Ihre Spenden gehen dieses Jahr deswegen zur Gänze an den RSD Donautal, für die Anschaffung eines zweiten Therapiepferdes.

Sarah, geboren am 27. Februar 1990

Sarah hat noch 3 Geschwister. Eine 5 Jahre ältere Schwester und ein 6 Jahre jüngerer Pflegebruder, der einen schweren Entwicklungsrückstand hat und blind ist.
Als 2008 Sarahs kleine Schwester geboren wurde, begann die beim Hausbau geplante Zimmeraufteilung Probleme zu bereiten.
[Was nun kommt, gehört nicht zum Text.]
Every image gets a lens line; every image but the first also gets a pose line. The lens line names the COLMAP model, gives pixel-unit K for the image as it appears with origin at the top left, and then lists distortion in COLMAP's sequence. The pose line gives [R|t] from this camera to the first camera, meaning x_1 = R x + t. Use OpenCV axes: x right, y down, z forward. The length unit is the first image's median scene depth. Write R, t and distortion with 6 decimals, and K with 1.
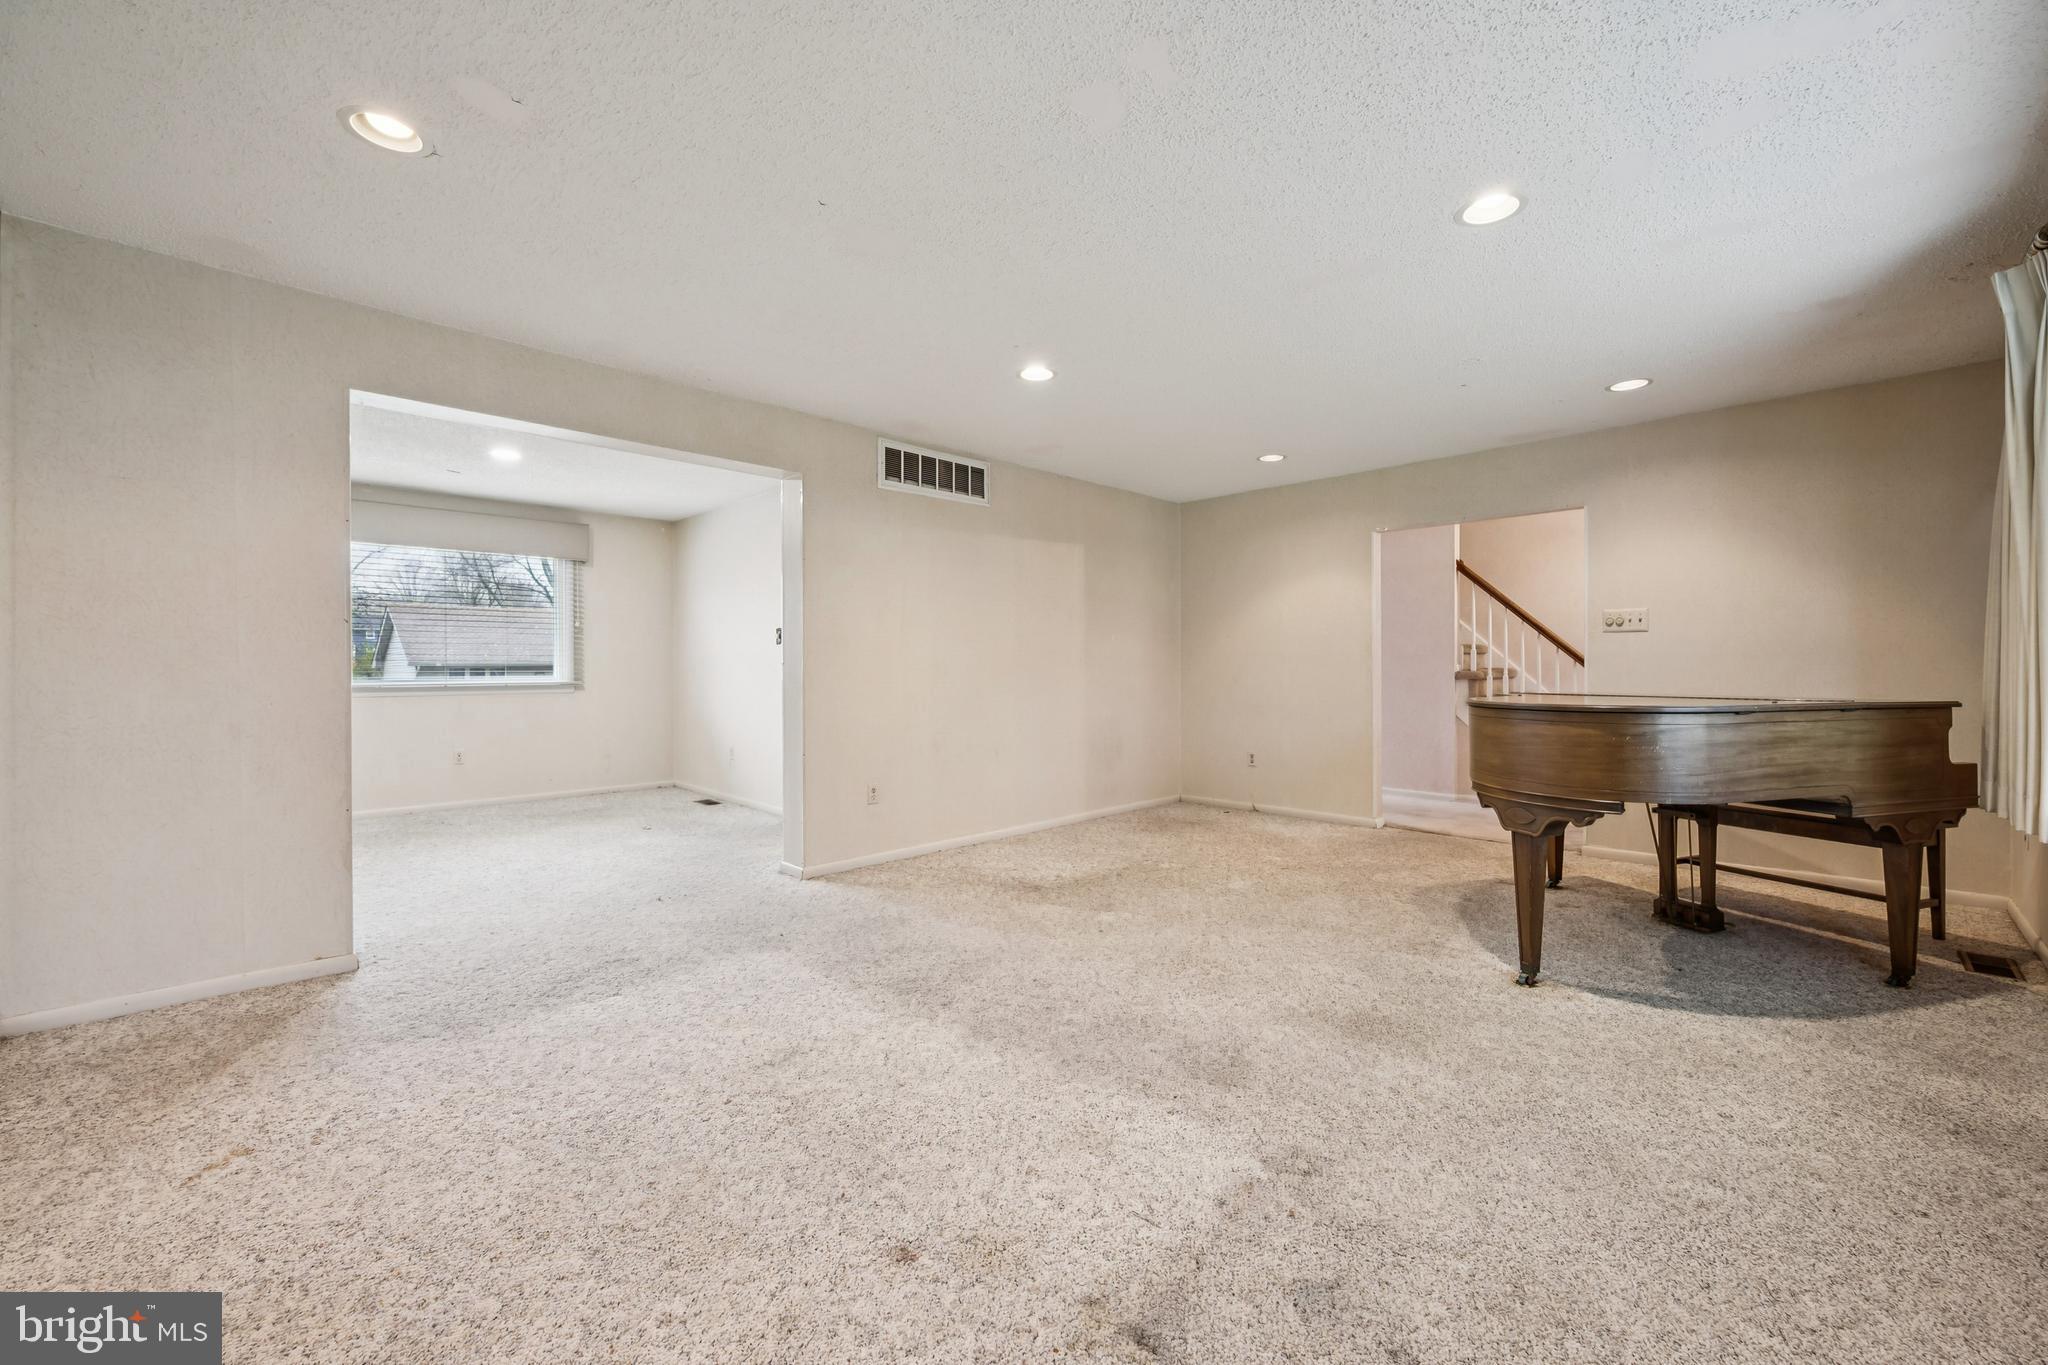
lens RADIAL K [[822.5, 0, 1030.1], [0, 822.5, 673.2], [0, 0, 1]] dist [0.000361, 0.000272]
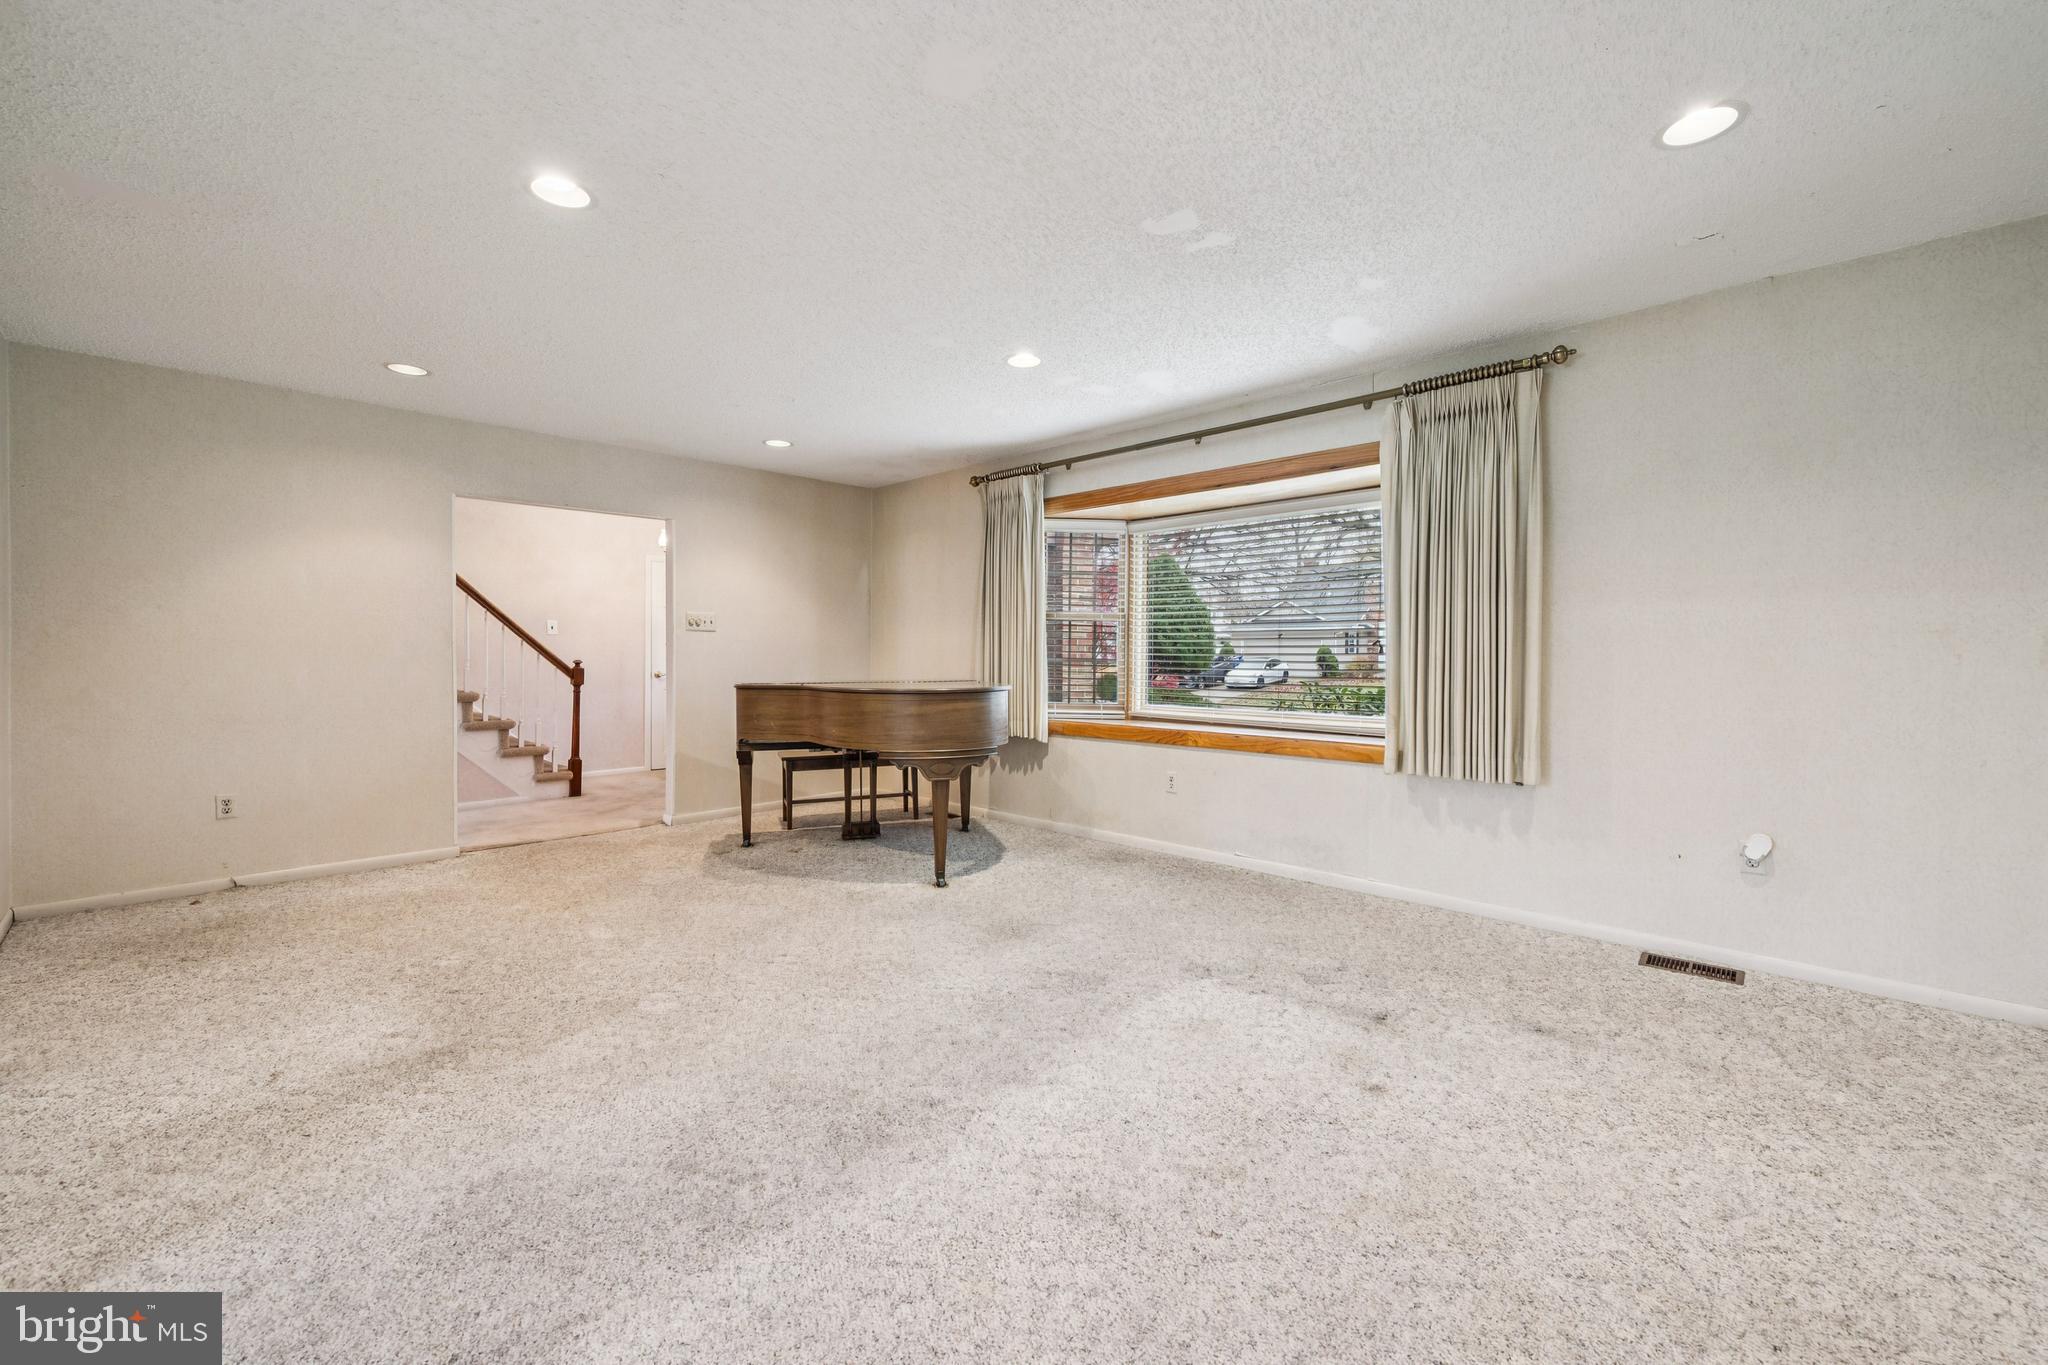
lens RADIAL K [[851.0, 0, 1026.9], [0, 851.0, 660.6], [0, 0, 1]] dist [0.009779, 0.000314]
pose [[-0.029045, -0.004530, 0.999568, -0.863320], [0.003649, 0.999983, 0.004637, -0.017113], [-0.999571, 0.003782, -0.029028, 0.888655]]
Sarah, die im Rollstuhl sitzt, hatte ihr Zimmer bis dahin im Erdgeschoss. Ihr Pflegebruder Manfred seines im Obergeschoss. Seine Entwicklungsrückstände wurden jedoch immer gravierender, er konnte nicht mehr alleine in den 1. Stock und musste ständig beaufsichtigt werden. Außerdem ist er aufgrund seiner autistischen Sprachäußerung sehr laut ist und hat somit häufig die kleine Schwester geweckt. Aufgrund dessen haben Sarah, die an spastischer Tetraparesse leidet, und Manfred ihre Zimmer getauscht. Manfred wohnt nun im Erdgeschoss. Um zu ermöglichen dass Sarah eigenständig in ihr Zimmer im 1. Stock kommt, benötigte sie einen Treppenlift, der jedoch 11.788,- Euro kostete.
Durch Zuzahlungen vom Land OÖ und dem Bundessozialamt fehlten der Familie noch 5.000,- Euro zur Finanzierung. Diese Kosten konnten durch die Hole in One Cup Charity gemeinsam mit Hauptsponsor PFS übernommen werden.